Originally, I had planned to create a contrib module to allow people to highlight multiple documents in parallel, but after talking to Uwe in IRC about it, I realized that it was pretty useless. However, I was already sitting on an iterative highlighting algorithm that was much faster (my tests show 20% - 40%) and more accurate and, based on that same IRC conversation, I decided to not let all the work that I had done go to waste and try to contribute it back again. Uwe had mentioned that "More like this" detected term vectors when called and use the term vector implementation when possible, if I recall correctly, so I decided to do that.
The patch that I've attached is my first stab at this. It's not nearly complete and full disclosure dictates that I say that it's not fully documented and there are not any unit tests written. I wanted to go ahead and open an issue to get some feedback on the approach that I've taken as well as the fact that it exists will be a proverbial kick in my pants to continue working on it.
In short, what I've changed:
- Completely rewritten the non-tv highlighter to be faster and cleaner. There is some small loss in functionality for now, namely the loss of the GradientHighlighter (I just haven't done this yet) and the lack of exposure of TermFragments and their scores (I can expose this if it is deemed necessary, this is one of the things I'd like feedback on).
- Moved org.apache.lucene.search.vectorhighlight and org.apache.lucene.search.highlight to a single package with a unified interface, search.highlight (with two sub-packages: search.highlight.termvector and search.highlight.iterative, respectively).
- Unified the highlighted term formatting into a single interface: highlighter/Formatter and both highlighters use this now.
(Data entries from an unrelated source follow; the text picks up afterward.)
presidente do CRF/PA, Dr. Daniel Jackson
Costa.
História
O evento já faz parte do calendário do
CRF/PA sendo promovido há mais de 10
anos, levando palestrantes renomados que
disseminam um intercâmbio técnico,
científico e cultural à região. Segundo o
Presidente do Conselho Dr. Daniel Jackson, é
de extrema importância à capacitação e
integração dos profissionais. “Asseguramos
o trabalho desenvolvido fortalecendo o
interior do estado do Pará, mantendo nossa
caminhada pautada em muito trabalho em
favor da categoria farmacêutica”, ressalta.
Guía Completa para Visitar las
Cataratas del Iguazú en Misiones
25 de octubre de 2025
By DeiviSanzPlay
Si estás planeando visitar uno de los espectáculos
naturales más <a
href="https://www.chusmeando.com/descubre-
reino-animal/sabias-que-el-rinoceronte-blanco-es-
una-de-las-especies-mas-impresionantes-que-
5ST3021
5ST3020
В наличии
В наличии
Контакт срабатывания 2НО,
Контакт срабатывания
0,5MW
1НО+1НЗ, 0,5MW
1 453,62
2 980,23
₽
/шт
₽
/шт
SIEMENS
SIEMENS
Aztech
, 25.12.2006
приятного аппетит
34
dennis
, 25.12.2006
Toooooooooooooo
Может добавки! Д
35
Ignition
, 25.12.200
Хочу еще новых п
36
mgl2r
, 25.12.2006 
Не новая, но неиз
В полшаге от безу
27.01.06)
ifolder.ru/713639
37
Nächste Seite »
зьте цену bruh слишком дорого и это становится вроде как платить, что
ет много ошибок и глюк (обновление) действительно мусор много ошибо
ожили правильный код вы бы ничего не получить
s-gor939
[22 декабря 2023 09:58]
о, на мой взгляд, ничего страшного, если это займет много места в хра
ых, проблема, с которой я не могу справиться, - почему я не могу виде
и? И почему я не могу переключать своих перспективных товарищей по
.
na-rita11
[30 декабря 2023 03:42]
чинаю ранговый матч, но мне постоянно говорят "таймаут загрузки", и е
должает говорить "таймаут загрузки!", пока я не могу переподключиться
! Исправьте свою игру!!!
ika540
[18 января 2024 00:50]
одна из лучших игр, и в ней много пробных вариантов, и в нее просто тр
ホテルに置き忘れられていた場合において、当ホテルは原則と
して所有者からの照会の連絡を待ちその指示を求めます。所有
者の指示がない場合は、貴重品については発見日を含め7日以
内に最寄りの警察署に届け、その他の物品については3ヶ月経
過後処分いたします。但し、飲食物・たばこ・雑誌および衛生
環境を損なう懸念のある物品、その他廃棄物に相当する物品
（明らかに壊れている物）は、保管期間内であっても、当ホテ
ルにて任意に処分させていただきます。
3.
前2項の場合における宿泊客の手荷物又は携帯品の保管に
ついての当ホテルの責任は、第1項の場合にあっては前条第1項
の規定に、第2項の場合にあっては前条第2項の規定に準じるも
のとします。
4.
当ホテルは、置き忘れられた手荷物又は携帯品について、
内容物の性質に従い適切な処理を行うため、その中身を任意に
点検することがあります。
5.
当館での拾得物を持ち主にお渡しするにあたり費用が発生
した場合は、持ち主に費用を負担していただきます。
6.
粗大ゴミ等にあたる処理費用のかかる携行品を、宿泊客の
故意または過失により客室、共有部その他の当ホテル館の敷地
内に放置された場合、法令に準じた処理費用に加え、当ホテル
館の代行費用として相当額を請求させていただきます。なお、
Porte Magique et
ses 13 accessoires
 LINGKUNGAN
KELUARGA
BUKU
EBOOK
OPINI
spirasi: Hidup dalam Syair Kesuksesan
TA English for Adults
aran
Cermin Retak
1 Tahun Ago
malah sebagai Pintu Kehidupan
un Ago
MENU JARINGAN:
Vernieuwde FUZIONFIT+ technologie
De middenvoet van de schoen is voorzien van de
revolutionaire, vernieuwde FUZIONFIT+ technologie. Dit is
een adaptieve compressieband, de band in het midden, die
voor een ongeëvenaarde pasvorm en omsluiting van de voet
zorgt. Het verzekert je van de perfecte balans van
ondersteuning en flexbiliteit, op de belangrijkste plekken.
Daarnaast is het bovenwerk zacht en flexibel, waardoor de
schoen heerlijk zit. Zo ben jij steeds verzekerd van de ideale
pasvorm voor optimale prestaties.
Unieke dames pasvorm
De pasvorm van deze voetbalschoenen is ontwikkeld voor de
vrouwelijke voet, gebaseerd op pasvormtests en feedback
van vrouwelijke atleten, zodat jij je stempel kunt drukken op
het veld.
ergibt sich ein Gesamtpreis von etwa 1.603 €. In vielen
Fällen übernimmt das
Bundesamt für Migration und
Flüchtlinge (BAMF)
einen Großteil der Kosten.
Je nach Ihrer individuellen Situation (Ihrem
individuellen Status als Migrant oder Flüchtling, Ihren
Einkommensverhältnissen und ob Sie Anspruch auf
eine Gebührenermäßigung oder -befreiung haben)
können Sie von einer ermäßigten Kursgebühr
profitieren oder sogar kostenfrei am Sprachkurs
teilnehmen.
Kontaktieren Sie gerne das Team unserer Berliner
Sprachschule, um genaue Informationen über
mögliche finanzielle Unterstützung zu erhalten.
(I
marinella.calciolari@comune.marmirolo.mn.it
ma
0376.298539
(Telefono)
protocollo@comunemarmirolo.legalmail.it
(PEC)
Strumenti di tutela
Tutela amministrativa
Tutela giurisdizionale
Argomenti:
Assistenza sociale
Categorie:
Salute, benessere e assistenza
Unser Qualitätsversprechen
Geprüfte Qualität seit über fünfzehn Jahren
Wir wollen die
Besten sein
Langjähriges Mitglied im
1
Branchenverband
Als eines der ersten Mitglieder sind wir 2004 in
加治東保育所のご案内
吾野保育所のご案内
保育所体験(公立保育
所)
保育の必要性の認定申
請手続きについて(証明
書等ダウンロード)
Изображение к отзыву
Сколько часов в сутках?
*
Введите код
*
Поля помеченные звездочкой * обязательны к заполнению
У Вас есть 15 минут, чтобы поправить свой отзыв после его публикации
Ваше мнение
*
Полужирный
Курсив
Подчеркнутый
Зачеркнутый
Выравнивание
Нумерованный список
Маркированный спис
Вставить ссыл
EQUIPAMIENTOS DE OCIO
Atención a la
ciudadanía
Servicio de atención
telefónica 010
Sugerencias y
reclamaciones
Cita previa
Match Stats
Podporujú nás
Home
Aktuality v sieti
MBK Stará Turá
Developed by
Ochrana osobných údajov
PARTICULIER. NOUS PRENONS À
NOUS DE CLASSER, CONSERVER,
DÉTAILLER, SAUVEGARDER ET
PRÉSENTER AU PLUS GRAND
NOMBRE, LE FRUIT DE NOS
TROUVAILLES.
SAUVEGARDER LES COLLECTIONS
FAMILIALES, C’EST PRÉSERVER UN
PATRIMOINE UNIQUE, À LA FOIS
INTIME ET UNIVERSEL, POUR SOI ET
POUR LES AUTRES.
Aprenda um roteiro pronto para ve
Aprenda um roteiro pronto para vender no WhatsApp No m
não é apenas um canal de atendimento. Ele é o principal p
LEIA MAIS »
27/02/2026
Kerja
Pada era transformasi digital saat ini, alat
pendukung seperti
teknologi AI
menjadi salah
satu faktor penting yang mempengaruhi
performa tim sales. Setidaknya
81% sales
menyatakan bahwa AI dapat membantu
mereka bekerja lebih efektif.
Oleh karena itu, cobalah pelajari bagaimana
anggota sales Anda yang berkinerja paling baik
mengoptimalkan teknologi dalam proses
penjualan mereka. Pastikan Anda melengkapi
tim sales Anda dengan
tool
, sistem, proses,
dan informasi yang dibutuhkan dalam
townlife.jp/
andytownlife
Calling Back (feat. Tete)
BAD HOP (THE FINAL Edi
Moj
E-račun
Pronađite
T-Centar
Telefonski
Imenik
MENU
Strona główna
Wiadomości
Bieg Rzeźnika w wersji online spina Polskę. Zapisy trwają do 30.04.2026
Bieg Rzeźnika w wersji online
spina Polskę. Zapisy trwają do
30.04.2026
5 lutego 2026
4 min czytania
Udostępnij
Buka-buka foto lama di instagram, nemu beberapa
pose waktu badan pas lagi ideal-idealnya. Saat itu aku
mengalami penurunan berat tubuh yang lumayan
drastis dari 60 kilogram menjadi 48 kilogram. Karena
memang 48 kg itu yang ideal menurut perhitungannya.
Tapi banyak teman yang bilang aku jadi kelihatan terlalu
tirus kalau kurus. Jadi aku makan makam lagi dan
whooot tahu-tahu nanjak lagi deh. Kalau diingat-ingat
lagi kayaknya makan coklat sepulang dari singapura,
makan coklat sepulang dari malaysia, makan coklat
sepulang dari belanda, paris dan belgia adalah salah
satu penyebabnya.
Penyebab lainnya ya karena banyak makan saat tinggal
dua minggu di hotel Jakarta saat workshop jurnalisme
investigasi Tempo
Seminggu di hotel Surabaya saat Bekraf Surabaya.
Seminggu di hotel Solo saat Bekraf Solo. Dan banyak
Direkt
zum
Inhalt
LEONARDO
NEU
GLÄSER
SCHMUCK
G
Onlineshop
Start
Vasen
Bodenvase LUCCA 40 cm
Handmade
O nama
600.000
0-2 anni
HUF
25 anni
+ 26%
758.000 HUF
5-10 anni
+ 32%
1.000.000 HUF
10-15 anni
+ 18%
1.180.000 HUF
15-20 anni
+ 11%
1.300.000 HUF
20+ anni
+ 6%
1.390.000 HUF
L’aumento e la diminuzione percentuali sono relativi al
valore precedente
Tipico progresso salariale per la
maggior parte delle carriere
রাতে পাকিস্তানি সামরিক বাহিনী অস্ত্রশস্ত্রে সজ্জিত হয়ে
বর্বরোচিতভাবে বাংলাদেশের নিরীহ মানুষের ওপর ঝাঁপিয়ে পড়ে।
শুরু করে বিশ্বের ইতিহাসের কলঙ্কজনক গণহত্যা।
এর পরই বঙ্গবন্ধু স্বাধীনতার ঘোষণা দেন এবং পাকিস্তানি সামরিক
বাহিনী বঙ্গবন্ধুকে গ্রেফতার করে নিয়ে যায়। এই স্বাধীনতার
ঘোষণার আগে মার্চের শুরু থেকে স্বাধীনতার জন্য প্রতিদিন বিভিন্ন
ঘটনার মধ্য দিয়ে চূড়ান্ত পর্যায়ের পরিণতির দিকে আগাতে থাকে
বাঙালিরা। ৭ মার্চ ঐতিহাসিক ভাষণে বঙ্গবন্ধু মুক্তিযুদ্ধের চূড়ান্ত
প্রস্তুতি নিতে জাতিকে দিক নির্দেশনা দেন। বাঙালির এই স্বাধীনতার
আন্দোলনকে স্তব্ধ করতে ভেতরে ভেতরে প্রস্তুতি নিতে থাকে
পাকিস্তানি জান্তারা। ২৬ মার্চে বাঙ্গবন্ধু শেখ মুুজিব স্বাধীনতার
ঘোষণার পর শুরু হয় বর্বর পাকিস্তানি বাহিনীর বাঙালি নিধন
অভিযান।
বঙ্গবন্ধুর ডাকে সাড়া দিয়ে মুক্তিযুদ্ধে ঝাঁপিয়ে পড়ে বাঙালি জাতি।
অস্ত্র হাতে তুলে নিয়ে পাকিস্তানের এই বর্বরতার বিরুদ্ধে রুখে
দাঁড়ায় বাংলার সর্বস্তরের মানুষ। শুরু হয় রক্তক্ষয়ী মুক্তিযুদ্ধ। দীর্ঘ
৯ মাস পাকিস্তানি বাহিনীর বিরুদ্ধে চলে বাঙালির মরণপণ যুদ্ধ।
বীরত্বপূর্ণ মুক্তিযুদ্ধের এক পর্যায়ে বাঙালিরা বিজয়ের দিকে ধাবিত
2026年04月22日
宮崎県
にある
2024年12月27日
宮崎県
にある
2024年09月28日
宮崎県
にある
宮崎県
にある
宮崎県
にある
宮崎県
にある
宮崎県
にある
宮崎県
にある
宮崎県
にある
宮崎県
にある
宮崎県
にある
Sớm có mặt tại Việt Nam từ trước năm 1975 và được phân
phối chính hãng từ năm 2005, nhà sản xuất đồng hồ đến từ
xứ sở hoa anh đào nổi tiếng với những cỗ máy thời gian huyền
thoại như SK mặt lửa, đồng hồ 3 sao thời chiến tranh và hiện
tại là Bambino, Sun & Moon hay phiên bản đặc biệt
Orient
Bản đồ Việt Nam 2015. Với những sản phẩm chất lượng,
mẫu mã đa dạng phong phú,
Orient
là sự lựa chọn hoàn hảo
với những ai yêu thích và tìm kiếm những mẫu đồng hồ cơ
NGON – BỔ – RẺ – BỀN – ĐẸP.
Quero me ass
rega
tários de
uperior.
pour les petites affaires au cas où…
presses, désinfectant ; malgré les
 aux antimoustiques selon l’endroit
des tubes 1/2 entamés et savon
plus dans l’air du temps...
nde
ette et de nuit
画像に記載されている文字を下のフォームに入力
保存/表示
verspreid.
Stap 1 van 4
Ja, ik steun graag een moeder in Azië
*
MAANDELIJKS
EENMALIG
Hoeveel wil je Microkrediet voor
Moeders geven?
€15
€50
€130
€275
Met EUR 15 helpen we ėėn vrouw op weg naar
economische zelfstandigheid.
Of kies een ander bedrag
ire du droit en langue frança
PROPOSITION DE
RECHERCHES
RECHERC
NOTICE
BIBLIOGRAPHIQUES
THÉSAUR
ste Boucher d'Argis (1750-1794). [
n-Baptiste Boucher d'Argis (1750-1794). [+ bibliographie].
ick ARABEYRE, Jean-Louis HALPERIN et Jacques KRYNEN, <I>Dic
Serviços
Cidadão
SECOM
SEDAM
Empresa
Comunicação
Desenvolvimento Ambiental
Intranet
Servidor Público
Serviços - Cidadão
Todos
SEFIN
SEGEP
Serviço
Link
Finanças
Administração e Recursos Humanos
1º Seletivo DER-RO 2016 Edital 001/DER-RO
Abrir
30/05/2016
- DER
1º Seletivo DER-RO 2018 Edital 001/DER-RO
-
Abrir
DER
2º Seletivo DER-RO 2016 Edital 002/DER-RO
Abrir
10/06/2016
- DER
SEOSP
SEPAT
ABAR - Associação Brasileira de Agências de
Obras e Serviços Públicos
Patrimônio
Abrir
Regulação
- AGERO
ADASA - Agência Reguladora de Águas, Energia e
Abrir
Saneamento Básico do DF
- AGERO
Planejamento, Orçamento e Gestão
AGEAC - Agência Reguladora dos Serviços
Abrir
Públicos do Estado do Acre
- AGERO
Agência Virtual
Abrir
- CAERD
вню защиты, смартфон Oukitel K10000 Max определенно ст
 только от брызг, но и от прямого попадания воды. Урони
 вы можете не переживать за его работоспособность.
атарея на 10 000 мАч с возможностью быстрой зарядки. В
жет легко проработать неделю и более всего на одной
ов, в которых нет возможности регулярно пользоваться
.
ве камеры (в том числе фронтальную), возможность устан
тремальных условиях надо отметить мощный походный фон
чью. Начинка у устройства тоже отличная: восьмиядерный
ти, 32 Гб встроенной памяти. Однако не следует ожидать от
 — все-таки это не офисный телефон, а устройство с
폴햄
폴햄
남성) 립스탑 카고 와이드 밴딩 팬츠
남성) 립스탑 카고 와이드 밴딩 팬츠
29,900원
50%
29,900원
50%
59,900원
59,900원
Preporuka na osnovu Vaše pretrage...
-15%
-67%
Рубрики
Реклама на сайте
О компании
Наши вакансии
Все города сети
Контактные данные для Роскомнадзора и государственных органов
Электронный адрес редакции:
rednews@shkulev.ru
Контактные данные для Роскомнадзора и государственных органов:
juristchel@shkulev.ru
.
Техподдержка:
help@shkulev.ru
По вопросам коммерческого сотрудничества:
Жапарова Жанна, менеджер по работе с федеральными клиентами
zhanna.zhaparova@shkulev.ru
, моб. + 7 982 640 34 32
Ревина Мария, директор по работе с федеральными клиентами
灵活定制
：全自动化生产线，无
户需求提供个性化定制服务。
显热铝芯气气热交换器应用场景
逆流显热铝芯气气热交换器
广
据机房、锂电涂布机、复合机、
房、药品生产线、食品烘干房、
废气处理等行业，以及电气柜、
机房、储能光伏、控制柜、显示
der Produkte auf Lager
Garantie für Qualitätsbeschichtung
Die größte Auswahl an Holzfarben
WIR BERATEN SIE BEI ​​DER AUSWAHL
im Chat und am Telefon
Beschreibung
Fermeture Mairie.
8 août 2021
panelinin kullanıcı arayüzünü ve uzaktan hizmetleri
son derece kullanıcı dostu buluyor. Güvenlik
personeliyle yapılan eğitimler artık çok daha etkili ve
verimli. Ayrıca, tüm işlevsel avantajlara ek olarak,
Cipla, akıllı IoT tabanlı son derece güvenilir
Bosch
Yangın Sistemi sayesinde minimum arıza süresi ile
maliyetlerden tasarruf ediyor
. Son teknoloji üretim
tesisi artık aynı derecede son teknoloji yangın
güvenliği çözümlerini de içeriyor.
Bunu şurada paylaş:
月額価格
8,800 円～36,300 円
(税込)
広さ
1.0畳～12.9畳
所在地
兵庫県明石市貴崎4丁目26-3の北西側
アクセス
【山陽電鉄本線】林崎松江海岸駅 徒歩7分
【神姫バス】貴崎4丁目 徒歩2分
What I need to do before I personally would consider this finished:
- Finish documentation, most specifically on TermVectorHighlighter. I haven't done this now as I expect things to change up quite a bit before they're finalized and I really hate writing documentation that goes to waste, but I do intend to complete this bullet
- "Flesh out" the API of search.highlight.Highlighter as it's very barebones right now
- Continue removing and consolidating duplicate functionality, like I've done with the highlighted word tag generation.
What I think I need feedback on, before I can proceed:
- FastTermVectorHighlighter and the iterative highlighters need completely different sets of information in order to work. The approach I've taken is exposing a vectorHighlight method in the unified interface and a iterativeHighlight method, as well as a single highlight method that takes all the information needed for either of them and I'm unsure if this is the best way to do this.
- The naming of things; I'm not sure if this is a big issue, or even an issue at all, but I'd like to not break any conventions that may exist that I'm unaware of.
- How big of a deal is exposing the particular score of a segment from the highlighting interface and does this need to be extended into the term vector highlighting as well?
- There are a lot of methods in the tv implementation that are marked depracted; since this release will almost definitely break backwards compatibility anyway, are these safe to remove?
- Any other input anyone else may have
I'm going to continue to work on things that I can work on, at least unless someone tells me I'm wasting my time and will look forward to hearing you guys' feedback!
As a sidenote because it does seem rather random that I would arbitrarily re-write a working algorithm in the non-tv highlighter, I did it originally because I wanted to parallelize the highlighting (which was a failed experiment) and simply to see if I could make the algorithm faster, as I find that sort of thing particularly fun
As a second sidenote, if anyone would like an explanation of the algorithm for the highlighting I devised, and why I feel that it's more accurate, I'd be happy to provide them with one (and benchmarks as well).